Belfast has been unable to form a power-sharing government for more than a year; the country is run from London (Home Rule) and day-to-day affairs run by the civil service.
Unionists hold significant influence over Theresa May’s government, as her cabinet depends on the Democratic Unionist Party (DUP) in the House of Commons.
The DUP views the intergovernmental institution with suspicion, as it fears Dublin is seeking greater political influence in the UK; unionists are dismissing the intergovernmental body as a “talking shop” and appear substantially at ease with the political status quo.
The Irish foreign minister Simon Coveney has consistently reiterated that both Dublin and London share the role of guarantors of the Good Friday Agreement.

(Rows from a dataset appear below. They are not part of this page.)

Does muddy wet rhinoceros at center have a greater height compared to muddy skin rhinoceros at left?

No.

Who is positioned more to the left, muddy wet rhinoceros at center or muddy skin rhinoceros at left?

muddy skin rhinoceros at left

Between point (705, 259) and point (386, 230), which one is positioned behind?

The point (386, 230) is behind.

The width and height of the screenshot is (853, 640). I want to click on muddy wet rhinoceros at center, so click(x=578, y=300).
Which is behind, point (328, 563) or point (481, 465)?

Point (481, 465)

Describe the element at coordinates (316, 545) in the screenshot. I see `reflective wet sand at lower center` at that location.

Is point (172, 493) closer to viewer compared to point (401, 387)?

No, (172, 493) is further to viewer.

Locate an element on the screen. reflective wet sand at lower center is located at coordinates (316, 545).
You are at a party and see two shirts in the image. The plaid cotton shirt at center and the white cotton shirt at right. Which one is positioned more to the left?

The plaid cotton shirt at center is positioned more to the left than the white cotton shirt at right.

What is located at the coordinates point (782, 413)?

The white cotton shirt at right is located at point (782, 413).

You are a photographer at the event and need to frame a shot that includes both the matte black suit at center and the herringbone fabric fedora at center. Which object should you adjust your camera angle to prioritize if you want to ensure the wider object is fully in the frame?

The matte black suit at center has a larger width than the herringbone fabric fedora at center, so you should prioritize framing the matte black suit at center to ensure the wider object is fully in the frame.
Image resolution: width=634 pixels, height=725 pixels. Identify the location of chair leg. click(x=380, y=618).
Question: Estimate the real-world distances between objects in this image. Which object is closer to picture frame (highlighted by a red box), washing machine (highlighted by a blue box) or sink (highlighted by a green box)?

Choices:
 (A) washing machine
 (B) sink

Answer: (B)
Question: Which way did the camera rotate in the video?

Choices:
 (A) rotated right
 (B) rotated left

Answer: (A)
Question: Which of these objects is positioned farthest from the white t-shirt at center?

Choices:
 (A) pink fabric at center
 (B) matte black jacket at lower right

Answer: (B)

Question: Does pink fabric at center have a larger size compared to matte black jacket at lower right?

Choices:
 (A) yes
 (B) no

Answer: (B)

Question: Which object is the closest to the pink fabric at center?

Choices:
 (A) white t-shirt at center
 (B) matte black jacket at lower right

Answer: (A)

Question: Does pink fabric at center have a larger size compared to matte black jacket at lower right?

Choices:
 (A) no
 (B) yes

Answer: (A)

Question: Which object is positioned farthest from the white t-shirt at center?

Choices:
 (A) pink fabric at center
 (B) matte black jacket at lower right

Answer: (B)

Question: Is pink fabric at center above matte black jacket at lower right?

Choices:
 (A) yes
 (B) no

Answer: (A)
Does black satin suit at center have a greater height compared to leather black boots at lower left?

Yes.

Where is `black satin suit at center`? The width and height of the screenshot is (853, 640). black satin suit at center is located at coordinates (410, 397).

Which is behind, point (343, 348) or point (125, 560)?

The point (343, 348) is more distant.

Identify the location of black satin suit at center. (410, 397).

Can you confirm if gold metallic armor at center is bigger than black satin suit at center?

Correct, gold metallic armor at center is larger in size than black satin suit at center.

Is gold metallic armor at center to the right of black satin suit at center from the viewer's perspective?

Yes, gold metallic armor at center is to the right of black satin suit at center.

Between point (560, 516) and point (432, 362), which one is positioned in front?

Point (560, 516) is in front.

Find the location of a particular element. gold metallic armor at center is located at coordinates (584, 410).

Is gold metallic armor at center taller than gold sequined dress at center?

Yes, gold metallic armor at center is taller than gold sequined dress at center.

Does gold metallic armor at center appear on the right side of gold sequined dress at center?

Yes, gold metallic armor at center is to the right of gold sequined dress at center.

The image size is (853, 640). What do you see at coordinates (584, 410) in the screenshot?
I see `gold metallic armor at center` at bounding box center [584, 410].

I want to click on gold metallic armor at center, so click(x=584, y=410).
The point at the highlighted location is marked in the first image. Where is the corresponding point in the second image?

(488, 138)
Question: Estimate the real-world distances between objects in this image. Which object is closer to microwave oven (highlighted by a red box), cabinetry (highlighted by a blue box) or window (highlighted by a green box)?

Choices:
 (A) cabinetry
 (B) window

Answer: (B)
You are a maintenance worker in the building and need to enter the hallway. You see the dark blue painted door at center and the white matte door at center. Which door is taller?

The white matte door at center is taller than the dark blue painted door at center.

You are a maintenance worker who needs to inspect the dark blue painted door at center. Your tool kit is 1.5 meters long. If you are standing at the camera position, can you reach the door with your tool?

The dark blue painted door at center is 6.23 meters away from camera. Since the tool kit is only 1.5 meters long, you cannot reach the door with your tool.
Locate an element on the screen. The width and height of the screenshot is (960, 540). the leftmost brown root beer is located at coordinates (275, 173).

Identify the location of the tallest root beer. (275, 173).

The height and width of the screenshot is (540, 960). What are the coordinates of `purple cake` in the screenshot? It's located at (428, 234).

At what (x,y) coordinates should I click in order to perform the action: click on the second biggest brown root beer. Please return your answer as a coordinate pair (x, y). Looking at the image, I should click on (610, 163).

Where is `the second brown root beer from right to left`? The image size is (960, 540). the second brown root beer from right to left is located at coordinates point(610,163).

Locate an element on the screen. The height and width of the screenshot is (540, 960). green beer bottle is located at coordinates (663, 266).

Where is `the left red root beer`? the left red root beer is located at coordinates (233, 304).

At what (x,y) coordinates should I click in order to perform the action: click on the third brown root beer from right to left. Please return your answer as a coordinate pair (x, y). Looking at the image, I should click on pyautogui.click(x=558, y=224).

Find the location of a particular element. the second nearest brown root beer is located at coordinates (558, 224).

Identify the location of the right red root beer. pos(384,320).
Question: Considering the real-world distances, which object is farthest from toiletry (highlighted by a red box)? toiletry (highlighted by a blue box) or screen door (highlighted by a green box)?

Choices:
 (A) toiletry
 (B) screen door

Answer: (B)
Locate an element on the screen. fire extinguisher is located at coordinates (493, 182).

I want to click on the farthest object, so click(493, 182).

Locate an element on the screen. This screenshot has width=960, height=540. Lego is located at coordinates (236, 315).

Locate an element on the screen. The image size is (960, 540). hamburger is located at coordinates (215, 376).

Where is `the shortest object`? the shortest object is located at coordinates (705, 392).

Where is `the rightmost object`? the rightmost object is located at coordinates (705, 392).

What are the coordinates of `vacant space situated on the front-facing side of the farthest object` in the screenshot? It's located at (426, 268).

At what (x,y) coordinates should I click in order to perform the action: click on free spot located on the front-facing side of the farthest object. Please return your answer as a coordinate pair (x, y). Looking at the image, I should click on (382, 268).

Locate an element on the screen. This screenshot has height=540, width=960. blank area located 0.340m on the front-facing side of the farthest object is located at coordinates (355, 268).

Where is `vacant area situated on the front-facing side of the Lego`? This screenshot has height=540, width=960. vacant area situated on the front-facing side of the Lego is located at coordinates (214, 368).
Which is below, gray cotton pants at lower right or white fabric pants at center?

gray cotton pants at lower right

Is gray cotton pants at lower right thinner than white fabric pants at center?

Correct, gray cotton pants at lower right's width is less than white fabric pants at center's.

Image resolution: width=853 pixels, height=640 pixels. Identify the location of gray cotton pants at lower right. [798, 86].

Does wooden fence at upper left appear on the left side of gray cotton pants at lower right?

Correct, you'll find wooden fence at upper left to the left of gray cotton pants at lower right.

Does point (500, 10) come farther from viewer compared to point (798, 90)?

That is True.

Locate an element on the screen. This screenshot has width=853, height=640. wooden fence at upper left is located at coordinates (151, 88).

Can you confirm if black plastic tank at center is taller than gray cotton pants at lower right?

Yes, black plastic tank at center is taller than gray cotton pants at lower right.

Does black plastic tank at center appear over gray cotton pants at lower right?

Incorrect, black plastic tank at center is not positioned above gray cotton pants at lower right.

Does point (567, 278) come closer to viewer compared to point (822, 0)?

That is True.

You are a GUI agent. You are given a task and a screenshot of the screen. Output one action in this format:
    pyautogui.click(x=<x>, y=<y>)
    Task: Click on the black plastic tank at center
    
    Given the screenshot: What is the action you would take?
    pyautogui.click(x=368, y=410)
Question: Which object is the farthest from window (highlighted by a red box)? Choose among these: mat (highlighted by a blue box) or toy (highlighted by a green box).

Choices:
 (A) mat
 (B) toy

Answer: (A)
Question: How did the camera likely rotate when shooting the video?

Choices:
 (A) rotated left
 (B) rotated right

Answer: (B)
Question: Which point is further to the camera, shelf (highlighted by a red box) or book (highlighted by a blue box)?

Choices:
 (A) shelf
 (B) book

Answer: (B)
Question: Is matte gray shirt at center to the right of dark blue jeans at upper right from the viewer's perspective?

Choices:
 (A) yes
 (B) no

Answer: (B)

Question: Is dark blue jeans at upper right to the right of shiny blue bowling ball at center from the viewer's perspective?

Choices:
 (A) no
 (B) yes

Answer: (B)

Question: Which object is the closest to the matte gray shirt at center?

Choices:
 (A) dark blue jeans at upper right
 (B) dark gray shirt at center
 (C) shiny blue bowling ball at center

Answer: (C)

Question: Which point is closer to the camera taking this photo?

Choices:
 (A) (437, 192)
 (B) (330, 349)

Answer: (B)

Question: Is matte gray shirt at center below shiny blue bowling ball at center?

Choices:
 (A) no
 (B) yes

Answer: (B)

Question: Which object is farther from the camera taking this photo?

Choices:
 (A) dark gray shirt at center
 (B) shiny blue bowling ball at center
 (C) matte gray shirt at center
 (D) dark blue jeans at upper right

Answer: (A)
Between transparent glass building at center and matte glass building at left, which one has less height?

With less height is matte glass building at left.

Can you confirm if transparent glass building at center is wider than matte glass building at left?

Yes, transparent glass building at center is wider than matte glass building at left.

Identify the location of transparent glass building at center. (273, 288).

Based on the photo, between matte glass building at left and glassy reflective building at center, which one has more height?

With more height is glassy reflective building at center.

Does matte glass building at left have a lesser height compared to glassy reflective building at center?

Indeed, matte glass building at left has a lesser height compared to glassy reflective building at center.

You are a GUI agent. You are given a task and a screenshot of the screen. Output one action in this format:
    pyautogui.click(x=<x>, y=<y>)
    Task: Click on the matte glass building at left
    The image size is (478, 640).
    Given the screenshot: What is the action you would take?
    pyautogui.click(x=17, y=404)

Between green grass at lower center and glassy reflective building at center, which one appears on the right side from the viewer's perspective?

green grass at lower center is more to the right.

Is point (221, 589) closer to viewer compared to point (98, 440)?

As long as London depends on the unionists vote it is unlikely it can mediate the restart of self-rule in Belfast. The two parties are divided on a number of issues, in a political agenda heated by Brexit talks. The Good Friday Agreement also envisages the possibility of a “unity poll” with the Republic, which Sinn Fein is keen to see as demographic and political change are changing the political mood.
The Irish issue has also been central to Theresa May’s step towards a political compromise. In this context, there are very few expectations an agreement that would restore power-sharing can be reached. The British government has been keen to deflect criticism that Brexit is undermining the Good Friday Agreement but practical issues on the ground have largely been circumvented by hardline Brexiteers. Jacob Rees-Mogg claims that the UK can always commit to an open border with or without a Brexit deal, placing the onus on the Republic to create a hard border.
The Irish foreign minister Simon Coveney is also expected to meet with Brexit Secretary Dominic Raab, in their first bilateral meeting since David Davis’ resignation.